Member of Parliament for Constituency no. 34 (Gali)
- Incumbent
- Assumed office 3 April 2012
- Preceded by: Viacheslav Vardania

Personal details
- Born: 1957 (age 68–69) Atara

= Nodik Kvitsinia =

Abkhaz politician and murderer

Nodik Kvitsinia is a member of the People's Assembly of Abkhazia who was convicted for the murder of Russian businessman Sergei Klemantovich and his partner Oksana Skarednova.

==Early life==
Kvitsinia was born in 1957 in the village of Atara, Ochamchira District.

==Political career==
In the March 2012 elections, Kvitsinia successfully ran as an independent candidate for a seat of the 5th convocation of the People's Assembly of Abkhazia in constituency no. 34 (Gali), defeating in the first round two opponents nominated by political parties with 54.52% of the votes.

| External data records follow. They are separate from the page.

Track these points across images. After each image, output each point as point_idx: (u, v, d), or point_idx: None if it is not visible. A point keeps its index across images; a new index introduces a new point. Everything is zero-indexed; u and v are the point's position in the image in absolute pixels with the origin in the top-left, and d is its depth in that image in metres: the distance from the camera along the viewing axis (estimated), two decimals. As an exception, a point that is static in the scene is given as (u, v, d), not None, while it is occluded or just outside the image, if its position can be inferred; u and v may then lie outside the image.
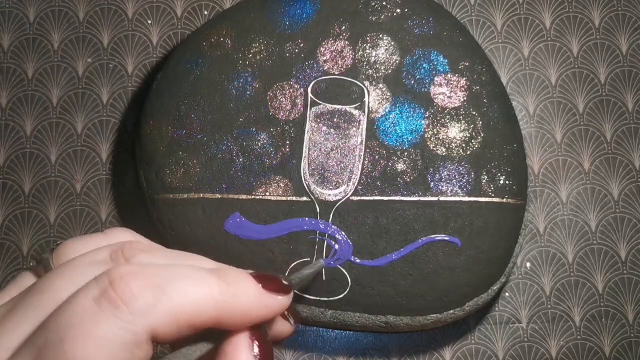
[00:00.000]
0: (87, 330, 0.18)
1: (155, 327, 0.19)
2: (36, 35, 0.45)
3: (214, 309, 0.20)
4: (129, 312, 0.18)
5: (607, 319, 0.41)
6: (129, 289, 0.18)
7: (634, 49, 0.44)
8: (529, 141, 0.43)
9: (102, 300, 0.18)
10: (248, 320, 0.21)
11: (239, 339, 0.21)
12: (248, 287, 0.21)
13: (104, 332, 0.18)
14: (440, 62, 0.39)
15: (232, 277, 0.21)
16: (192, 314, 0.19)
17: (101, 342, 0.18)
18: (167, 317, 0.19)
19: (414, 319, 0.36)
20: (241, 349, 0.21)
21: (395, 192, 0.37)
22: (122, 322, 0.18)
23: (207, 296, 0.20)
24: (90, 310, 0.18)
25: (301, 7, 0.40)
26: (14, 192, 0.43)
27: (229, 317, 0.20)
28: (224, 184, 0.38)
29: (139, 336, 0.18)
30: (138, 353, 0.18)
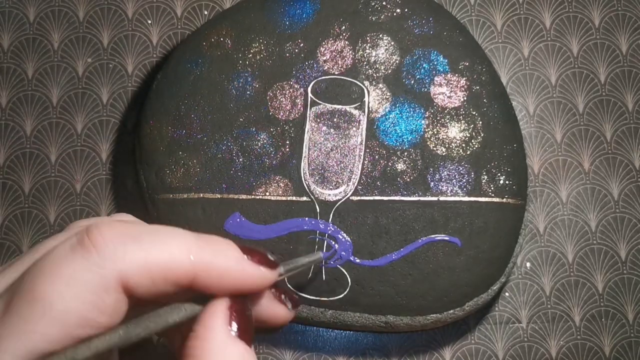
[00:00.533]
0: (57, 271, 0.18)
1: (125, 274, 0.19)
2: (36, 35, 0.45)
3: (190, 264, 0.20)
4: (99, 256, 0.18)
5: (607, 319, 0.41)
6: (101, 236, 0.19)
7: (634, 49, 0.44)
8: (529, 141, 0.43)
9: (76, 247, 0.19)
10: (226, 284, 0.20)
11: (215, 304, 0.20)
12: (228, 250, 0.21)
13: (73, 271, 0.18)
14: (440, 62, 0.39)
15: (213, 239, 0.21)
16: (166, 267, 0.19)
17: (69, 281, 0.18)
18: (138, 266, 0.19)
19: (414, 319, 0.36)
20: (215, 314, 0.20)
21: (395, 192, 0.37)
22: (91, 264, 0.18)
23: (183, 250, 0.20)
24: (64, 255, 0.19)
25: (301, 7, 0.40)
26: (14, 192, 0.43)
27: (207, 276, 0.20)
28: (224, 184, 0.38)
29: (107, 281, 0.18)
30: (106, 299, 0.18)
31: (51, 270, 0.18)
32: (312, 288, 0.36)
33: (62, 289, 0.18)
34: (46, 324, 0.17)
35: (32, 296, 0.18)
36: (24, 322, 0.17)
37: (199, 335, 0.20)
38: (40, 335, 0.17)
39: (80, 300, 0.18)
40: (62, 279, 0.18)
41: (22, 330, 0.17)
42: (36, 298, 0.18)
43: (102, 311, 0.18)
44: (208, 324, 0.20)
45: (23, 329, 0.17)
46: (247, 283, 0.21)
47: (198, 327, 0.20)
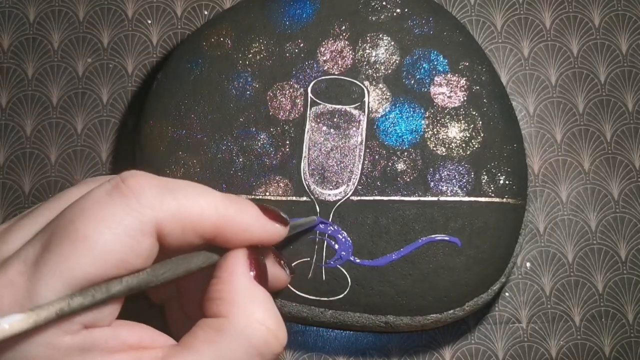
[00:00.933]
0: (98, 214, 0.19)
1: (161, 221, 0.20)
2: (36, 35, 0.45)
3: (217, 218, 0.21)
4: (137, 201, 0.19)
5: (607, 319, 0.41)
6: (139, 184, 0.20)
7: (634, 49, 0.44)
8: (529, 141, 0.43)
9: (113, 192, 0.20)
10: (247, 238, 0.22)
11: (237, 253, 0.22)
12: (249, 208, 0.23)
13: (113, 215, 0.19)
14: (440, 62, 0.39)
15: (236, 198, 0.22)
16: (197, 218, 0.21)
17: (110, 224, 0.19)
18: (173, 215, 0.20)
19: (414, 319, 0.36)
20: (238, 260, 0.22)
21: (395, 192, 0.37)
22: (130, 209, 0.19)
23: (211, 205, 0.21)
24: (102, 199, 0.19)
25: (301, 7, 0.40)
26: (14, 192, 0.43)
27: (230, 230, 0.22)
28: (224, 184, 0.38)
29: (145, 225, 0.19)
30: (143, 242, 0.19)
31: (93, 212, 0.19)
32: (312, 288, 0.36)
33: (104, 231, 0.19)
34: (87, 263, 0.18)
35: (75, 236, 0.18)
36: (65, 259, 0.18)
37: (225, 279, 0.22)
38: (80, 273, 0.18)
39: (120, 242, 0.19)
40: (104, 221, 0.19)
41: (64, 267, 0.18)
42: (79, 238, 0.18)
43: (138, 254, 0.19)
44: (232, 269, 0.22)
45: (64, 266, 0.18)
46: (264, 237, 0.23)
47: (222, 272, 0.22)
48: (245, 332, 0.20)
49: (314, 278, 0.36)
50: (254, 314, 0.21)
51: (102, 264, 0.18)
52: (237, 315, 0.21)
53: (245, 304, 0.21)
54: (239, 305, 0.21)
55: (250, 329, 0.20)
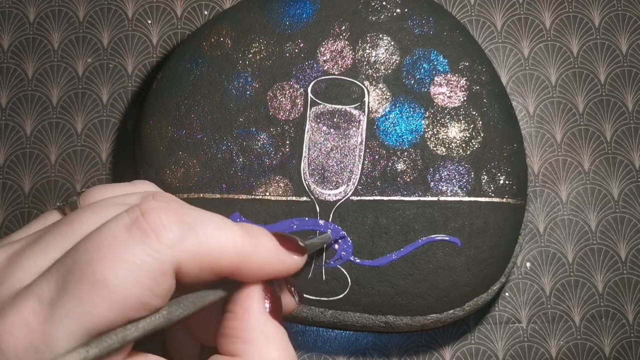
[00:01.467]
0: (117, 254, 0.18)
1: (180, 261, 0.19)
2: (36, 35, 0.45)
3: (236, 255, 0.20)
4: (158, 241, 0.19)
5: (607, 319, 0.41)
6: (159, 220, 0.19)
7: (634, 49, 0.44)
8: (529, 141, 0.43)
9: (133, 228, 0.19)
10: (264, 273, 0.22)
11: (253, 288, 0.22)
12: (268, 242, 0.22)
13: (133, 256, 0.18)
14: (440, 62, 0.39)
15: (254, 230, 0.22)
16: (216, 256, 0.20)
17: (129, 266, 0.18)
18: (193, 254, 0.19)
19: (414, 319, 0.36)
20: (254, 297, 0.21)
21: (395, 192, 0.37)
22: (151, 250, 0.18)
23: (230, 242, 0.20)
24: (120, 236, 0.19)
25: (301, 7, 0.40)
26: (14, 192, 0.43)
27: (248, 266, 0.21)
28: (224, 184, 0.38)
29: (165, 266, 0.19)
30: (162, 283, 0.19)
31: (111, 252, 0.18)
32: (312, 288, 0.36)
33: (123, 274, 0.18)
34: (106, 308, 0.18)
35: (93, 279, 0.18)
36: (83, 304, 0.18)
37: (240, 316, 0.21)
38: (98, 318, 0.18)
39: (140, 285, 0.18)
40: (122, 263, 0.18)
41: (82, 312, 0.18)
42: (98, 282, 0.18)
43: (157, 295, 0.19)
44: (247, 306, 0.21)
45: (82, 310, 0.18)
46: (281, 270, 0.22)
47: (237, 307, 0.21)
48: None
49: (314, 278, 0.36)
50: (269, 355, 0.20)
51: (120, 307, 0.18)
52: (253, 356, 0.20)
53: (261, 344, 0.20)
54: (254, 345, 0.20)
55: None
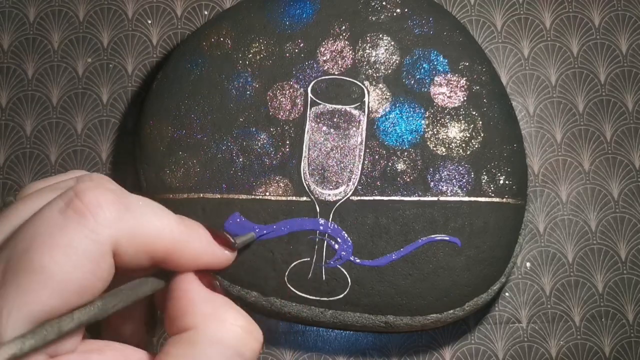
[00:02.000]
0: (54, 239, 0.18)
1: (118, 241, 0.19)
2: (36, 35, 0.45)
3: (171, 241, 0.20)
4: (95, 220, 0.18)
5: (607, 319, 0.41)
6: (96, 199, 0.19)
7: (634, 49, 0.44)
8: (529, 141, 0.43)
9: (67, 211, 0.18)
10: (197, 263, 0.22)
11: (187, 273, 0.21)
12: (202, 233, 0.22)
13: (70, 240, 0.18)
14: (440, 62, 0.39)
15: (189, 222, 0.22)
16: (152, 239, 0.20)
17: (68, 250, 0.18)
18: (129, 235, 0.19)
19: (414, 319, 0.36)
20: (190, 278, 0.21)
21: (395, 192, 0.37)
22: (88, 230, 0.18)
23: (166, 227, 0.20)
24: (56, 220, 0.18)
25: (301, 7, 0.40)
26: (14, 192, 0.43)
27: (182, 254, 0.21)
28: (224, 184, 0.38)
29: (104, 247, 0.18)
30: (102, 265, 0.18)
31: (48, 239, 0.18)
32: (312, 288, 0.36)
33: (61, 259, 0.18)
34: (47, 295, 0.17)
35: (32, 267, 0.17)
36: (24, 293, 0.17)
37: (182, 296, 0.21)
38: (40, 306, 0.17)
39: (80, 269, 0.18)
40: (60, 248, 0.18)
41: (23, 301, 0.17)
42: (36, 269, 0.17)
43: (99, 277, 0.18)
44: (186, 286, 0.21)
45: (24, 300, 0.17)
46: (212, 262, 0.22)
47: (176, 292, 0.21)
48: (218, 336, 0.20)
49: (314, 278, 0.36)
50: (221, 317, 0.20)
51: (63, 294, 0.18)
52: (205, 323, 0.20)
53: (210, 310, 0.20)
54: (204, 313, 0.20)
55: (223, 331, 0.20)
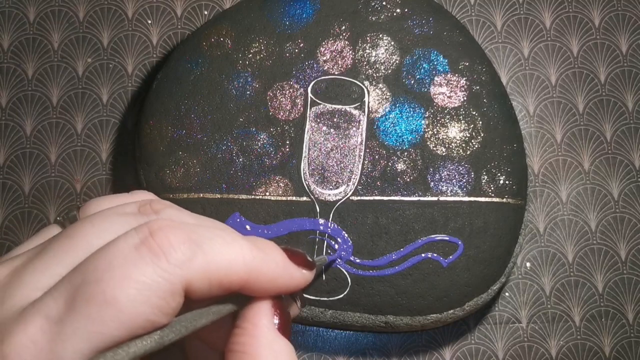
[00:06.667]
0: (127, 273, 0.18)
1: (189, 280, 0.19)
2: (36, 35, 0.45)
3: (245, 271, 0.20)
4: (168, 261, 0.19)
5: (607, 319, 0.41)
6: (168, 240, 0.19)
7: (634, 49, 0.44)
8: (529, 141, 0.43)
9: (142, 248, 0.19)
10: (274, 288, 0.22)
11: (262, 304, 0.22)
12: (277, 256, 0.22)
13: (143, 276, 0.18)
14: (440, 62, 0.39)
15: (263, 244, 0.22)
16: (225, 273, 0.20)
17: (139, 286, 0.18)
18: (202, 272, 0.19)
19: (414, 319, 0.36)
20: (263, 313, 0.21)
21: (395, 192, 0.37)
22: (161, 270, 0.19)
23: (239, 257, 0.20)
24: (130, 255, 0.19)
25: (301, 7, 0.40)
26: (14, 192, 0.43)
27: (257, 281, 0.21)
28: (224, 184, 0.38)
29: (175, 286, 0.19)
30: (172, 303, 0.19)
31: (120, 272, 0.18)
32: (312, 288, 0.36)
33: (133, 294, 0.18)
34: (115, 327, 0.18)
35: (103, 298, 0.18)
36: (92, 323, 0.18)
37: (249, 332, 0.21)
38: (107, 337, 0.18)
39: (149, 304, 0.18)
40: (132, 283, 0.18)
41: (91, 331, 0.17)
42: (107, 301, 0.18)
43: (165, 313, 0.19)
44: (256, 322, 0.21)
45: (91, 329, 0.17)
46: (291, 285, 0.22)
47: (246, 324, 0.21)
48: None
49: (314, 278, 0.36)
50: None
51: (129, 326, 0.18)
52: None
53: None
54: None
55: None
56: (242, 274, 0.20)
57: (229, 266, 0.20)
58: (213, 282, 0.20)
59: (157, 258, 0.19)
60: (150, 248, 0.19)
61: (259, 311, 0.21)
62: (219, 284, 0.20)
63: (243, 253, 0.21)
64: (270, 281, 0.21)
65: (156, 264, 0.19)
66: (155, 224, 0.20)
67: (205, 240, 0.20)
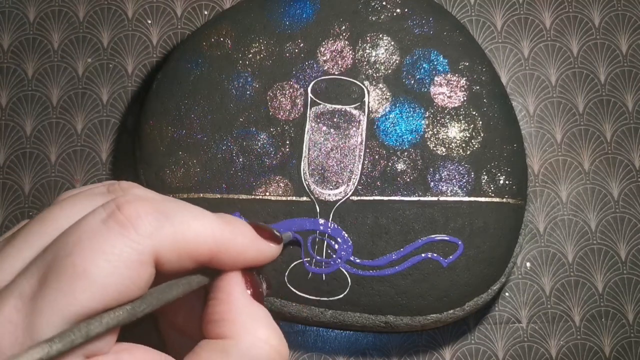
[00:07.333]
0: (96, 246, 0.19)
1: (158, 250, 0.20)
2: (36, 35, 0.45)
3: (213, 243, 0.21)
4: (136, 232, 0.19)
5: (607, 319, 0.41)
6: (136, 211, 0.19)
7: (634, 49, 0.44)
8: (529, 141, 0.43)
9: (110, 221, 0.19)
10: (242, 261, 0.22)
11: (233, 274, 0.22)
12: (244, 229, 0.22)
13: (112, 248, 0.19)
14: (440, 62, 0.39)
15: (230, 219, 0.22)
16: (193, 244, 0.20)
17: (109, 257, 0.18)
18: (170, 243, 0.20)
19: (414, 319, 0.36)
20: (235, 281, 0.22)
21: (395, 192, 0.37)
22: (129, 240, 0.19)
23: (207, 230, 0.21)
24: (98, 229, 0.19)
25: (301, 7, 0.40)
26: (14, 192, 0.43)
27: (226, 253, 0.21)
28: (224, 184, 0.38)
29: (144, 256, 0.19)
30: (142, 274, 0.19)
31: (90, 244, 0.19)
32: (312, 288, 0.36)
33: (103, 264, 0.18)
34: (86, 298, 0.18)
35: (74, 270, 0.18)
36: (65, 296, 0.18)
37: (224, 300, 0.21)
38: (80, 308, 0.18)
39: (119, 275, 0.19)
40: (102, 254, 0.18)
41: (63, 303, 0.18)
42: (78, 273, 0.18)
43: (137, 285, 0.19)
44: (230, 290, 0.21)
45: (64, 302, 0.18)
46: (259, 258, 0.23)
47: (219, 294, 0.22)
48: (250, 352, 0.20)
49: (314, 278, 0.36)
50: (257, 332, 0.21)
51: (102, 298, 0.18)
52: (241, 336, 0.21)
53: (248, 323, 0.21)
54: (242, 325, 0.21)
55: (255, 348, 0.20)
56: (210, 245, 0.21)
57: (197, 237, 0.20)
58: (182, 253, 0.20)
59: (125, 229, 0.19)
60: (117, 220, 0.19)
61: (231, 281, 0.22)
62: (188, 255, 0.20)
63: (212, 225, 0.21)
64: (239, 254, 0.22)
65: (124, 235, 0.19)
66: (123, 198, 0.20)
67: (173, 212, 0.20)
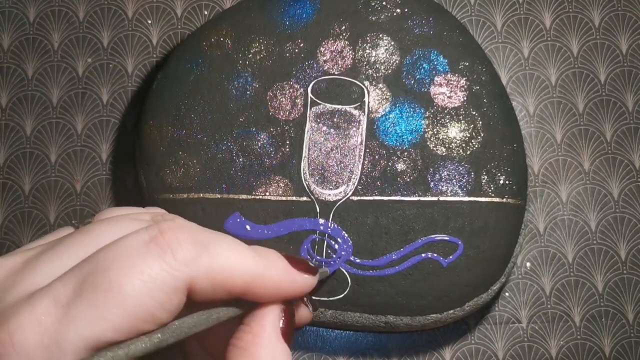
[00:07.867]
0: (134, 265, 0.19)
1: (194, 279, 0.20)
2: (36, 35, 0.45)
3: (248, 276, 0.21)
4: (174, 257, 0.20)
5: (607, 319, 0.41)
6: (176, 238, 0.20)
7: (634, 49, 0.44)
8: (529, 141, 0.43)
9: (150, 244, 0.20)
10: (277, 294, 0.22)
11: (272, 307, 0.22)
12: (278, 262, 0.23)
13: (149, 269, 0.19)
14: (440, 62, 0.39)
15: (265, 252, 0.22)
16: (228, 276, 0.21)
17: (144, 278, 0.19)
18: (206, 273, 0.20)
19: (414, 319, 0.36)
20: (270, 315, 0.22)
21: (395, 192, 0.37)
22: (167, 265, 0.19)
23: (242, 262, 0.21)
24: (138, 249, 0.19)
25: (301, 7, 0.40)
26: (14, 192, 0.43)
27: (260, 287, 0.22)
28: (224, 184, 0.38)
29: (179, 282, 0.20)
30: (174, 299, 0.20)
31: (128, 263, 0.19)
32: (312, 288, 0.36)
33: (138, 284, 0.19)
34: (118, 315, 0.18)
35: (109, 285, 0.18)
36: (97, 308, 0.18)
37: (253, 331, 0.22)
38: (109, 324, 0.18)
39: (152, 297, 0.19)
40: (138, 274, 0.19)
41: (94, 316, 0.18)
42: (113, 288, 0.18)
43: (167, 310, 0.19)
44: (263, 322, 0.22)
45: (95, 314, 0.18)
46: (293, 291, 0.23)
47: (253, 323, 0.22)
48: None
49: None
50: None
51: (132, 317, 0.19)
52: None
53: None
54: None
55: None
56: (245, 278, 0.21)
57: (232, 269, 0.21)
58: (216, 284, 0.20)
59: (164, 253, 0.19)
60: (158, 244, 0.19)
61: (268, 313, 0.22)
62: (222, 286, 0.21)
63: (246, 258, 0.21)
64: (273, 287, 0.22)
65: (163, 259, 0.19)
66: (165, 224, 0.20)
67: (211, 243, 0.21)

On 10 April, as parliamentary committees were composed, Kvitsinia was elected chairman of the Committee for Agrarian Policy, Natural Resources and Ecology. Kvitsinia was voted out of this post after he had come under investigation for the murder of Sergei Klemantovich and Oksana Skarednova, and on 7 October 2014, Kan Kvarchia was elected his successor.

==Murder of Sergei Klemantovich and Oksana Skarednova==
In September 2012, Sergei Klemantovich, the Director of the Russian-Abkhazian scrap metal joint venture EL-Petroleum — Abkhazia disappeared along with his partner Oksana Skarednova. According to investigators, Kvitsinia organised the kidnapping of the pair on 11 September and held them on the outskirts of Sukhumi. When Klemantovich refused to pay a ransom of 2 million American dollars, Kvitsinia paid his henchmen 15 million rubles for their murder, in the village of Adziubzha, Ochamchira District, on the night of 12 September. Their corpses were subsequently dumped into the well of an uninhabited house.

On 11 October 2013, Kvitsinia's four henchmen were detained, and on 14 October, the bodies of Klemantovich and Skarednova were recovered. On 12 December 2014, Kvitsinia was formally indicted. The trial started on 24 March 2015. On 28 October 2016, Kvitsinia was convicted on the murder charges and sentenced to 16 years of strict regime prison (the prosecution had asked for 20 years).

By 16 November, Kvitsinia, not present during the pronouncement of the verdict, was still at large, and he was officially declared wanted.

On 16 February 2017, the Cassation Chamber of Abkhazia's Supreme Court ordered a retrial. On 22 February, Kvitsinia was arrested in Sukhumi.